--- Text section ---
%%
Beyond Credit Card Debt
Published on - June 28th, 2010 (Modified on - July 21st, 2010) (by Sierra Black) This post is from staff writer Sierra Black. Sierra writes about frugality, sustainable living, and getting her kids to eat kale at Childwild.com.
I made my last credit card payment this week! That final payment ends more than ten years and $20,000 of credit card debt.
Getting out of credit card debt is a familiar story to readers of Get Rich Slowly. You wake up to that fact that your finances are a sinking ship, so you learn to track your spending, and that helps you figure out where your money goes. From there, you scale back your expenses and spending. You look for ways to boost your income. You start a debt snowball. Pretty soon, you’re paying off debt like it’s going out of style.
And then one day you make the last payment. What next?
Beyond credit card debt
For me — and probably for a lot of people — that answer is simple: keep that debt snowball rolling. Many perpetual debtors have managed to pick up loans as well as credit cards. I’ve paid off my credit cards, but I still have a car loan, student loans and a family loan to repay.
%%
--- Exercise data ---
%%
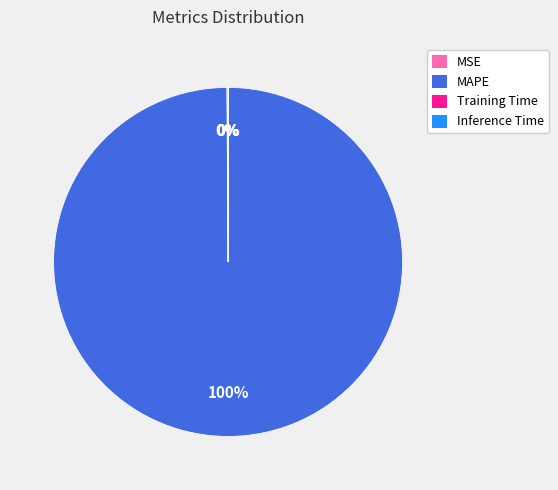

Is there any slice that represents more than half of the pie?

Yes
%%
--- About this exercise ---
In the post about paying off credit card debt, copy the passage starting with "Getting out of" and going on through "out of style.", substituting "leaky boat" for "sinking ship".

--- Expected answer ---
Getting out of credit card debt is a familiar story to readers of Get Rich Slowly. You wake up to that fact that your finances are a leaky boat, so you learn to track your spending, and that helps you figure out where your money goes. From there, you scale back your expenses and spending. You look for ways to boost your income. You start a debt snowball. Pretty soon, you’re paying off debt like it’s going out of style.